The Monkey-Proof Box: Curriculum design for building knowledge, developing creative thinking and promoting independence16.99
- A book for primary schools who want to make the curriculum more relevant for their pupils.
- Offers guidance on research, cognition theories and inspiration for primary school curriculum change.
- A useful discussion on the key skills primary schools should be developing in their students.
- The book challenges primary teachers to throw out old schemes-of-work and build their own relevant engaging curriculum.
- The book is based on solid pedagogy, offering creative and practical ideas.
When you get chance to think ahead to the next term of teaching, you may have a curriculum scheme-of-work that you are expected to teach, instilling your passion, expertise and knowing that we desperately want to do the best we can for our students. But what if the curriculum, schemes-of-work and medium-term plans fill your life with dread? Well, you could tear up the prescribed dull curriculum, and build one that is better suited for your pupils. Really, you can – more so in primary than KS4 arguably.
Faced with delivering units of work from the beloved QCA schemes, Jonathan Lear was frustrated at delivering (and not completing) well-intentioned units – trying to inspire a class of Year 6 pupils (aged 10&11) to make (not pairs of) slippers, or Year 5 children basically making a box, or inspiring Year 3 students to get absorbed in a rocks and soil unit. I am sure you can think back to the units you just hated but had to deliver. Because, as Jonathan points out, this is one of the problems with being a teacher – Most of us do stuff because we’re told to do it, and then when it doesn’t work or becomes unmanageable we blame ourselves, feel guilty about it all and pretend that everything is fine whenever anybody asks (p8) – sound familiar? It is argued, within the book, that the best schools ‘adapt’, rather than ‘adopt’, and use curriculum documents as frameworks, with each setting adjusting for their local environment and, more essentially, for the students within.
Building his argument around key and relevant skills, Lear and his colleagues designed their curriculum around the SOLO Taxonomy, being useful in terms of supporting the structure of skills progression. Planning a curriculum at this stage is a mammoth task, but with careful consideration, detail and pedagogical considerations, the result is a more positive and relevant school experience for students. The book modestly explores the limitations, challenges and (let’s face it) failures in trying to implement a new curriculum, but learning from such mistakes and taking lessons on how the students reacted to meaningful changes ultimately leads to mastery and independence.
The monkey-proof box? Yes, the reader is given an explanation to the title of this book in Chapter 17, and the challenge for many primary schools is to break the morning (literacy and maths) routine throughout the week, so that the mornings are more filled with meaningful, relatable and manageable sessions that can embed rich teaching and learning in more manageable chunks. I particularly liked the example of how to fill numeracy/mathematics sessions during eight sessions throughout the week.
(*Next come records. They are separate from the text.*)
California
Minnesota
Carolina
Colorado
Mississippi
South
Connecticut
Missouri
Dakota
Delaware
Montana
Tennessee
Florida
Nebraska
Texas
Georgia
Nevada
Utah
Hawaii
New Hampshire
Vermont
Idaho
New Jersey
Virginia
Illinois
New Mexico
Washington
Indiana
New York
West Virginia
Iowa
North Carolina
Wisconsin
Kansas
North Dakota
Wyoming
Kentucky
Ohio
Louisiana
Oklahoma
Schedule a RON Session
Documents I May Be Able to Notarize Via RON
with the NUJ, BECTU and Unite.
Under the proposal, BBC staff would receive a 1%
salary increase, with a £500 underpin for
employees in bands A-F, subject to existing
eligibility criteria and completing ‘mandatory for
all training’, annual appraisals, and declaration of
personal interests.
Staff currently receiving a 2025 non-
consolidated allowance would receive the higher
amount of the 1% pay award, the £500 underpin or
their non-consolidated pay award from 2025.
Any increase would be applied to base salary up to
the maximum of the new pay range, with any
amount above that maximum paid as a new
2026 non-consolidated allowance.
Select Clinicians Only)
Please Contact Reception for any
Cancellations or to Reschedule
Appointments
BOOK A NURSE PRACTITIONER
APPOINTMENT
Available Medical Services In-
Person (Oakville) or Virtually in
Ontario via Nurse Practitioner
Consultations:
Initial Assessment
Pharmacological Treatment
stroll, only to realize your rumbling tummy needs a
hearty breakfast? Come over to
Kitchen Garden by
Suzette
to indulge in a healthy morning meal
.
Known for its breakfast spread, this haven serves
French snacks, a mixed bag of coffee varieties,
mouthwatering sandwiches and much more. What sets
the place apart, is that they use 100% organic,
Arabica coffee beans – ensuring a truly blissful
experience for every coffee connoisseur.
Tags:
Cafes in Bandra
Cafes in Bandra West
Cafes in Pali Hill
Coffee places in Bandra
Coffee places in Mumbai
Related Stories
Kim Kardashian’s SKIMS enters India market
Why do we persist with 5×45 minute lessons each day? Why not split the teaching and learning into more manageable chunks, allowing children to process and apply their learning? As a teacher, this certainly got me thinking, and the template offered within the book is a fantastic starting point to really break down your timetable into sections which are more workable for teachers and students.
Tearing up safe, predictable timetables, schemes-of-works, and planning does take courage, but the freedom this gives teachers, school-leaders and pupils can (if done intelligently) produce a certain ‘buzz’ within a school that is unique to that environment. What Jonathan does within this book is to show how primary schools can regain creativity within their curriculum, making it more relevant to the community and children who attend each day. The book also gives teachers the confidence to put professionalism back into their role, taking ownership of the teaching and learning experiences in school that can result in a positive impact for everyone.
Essentially, this is a book for primary practitioners, leaders and those with a vision of making a curriculum based around essential skills for children which inspires, is relevant, and prepares them well for the opportunities that life will give.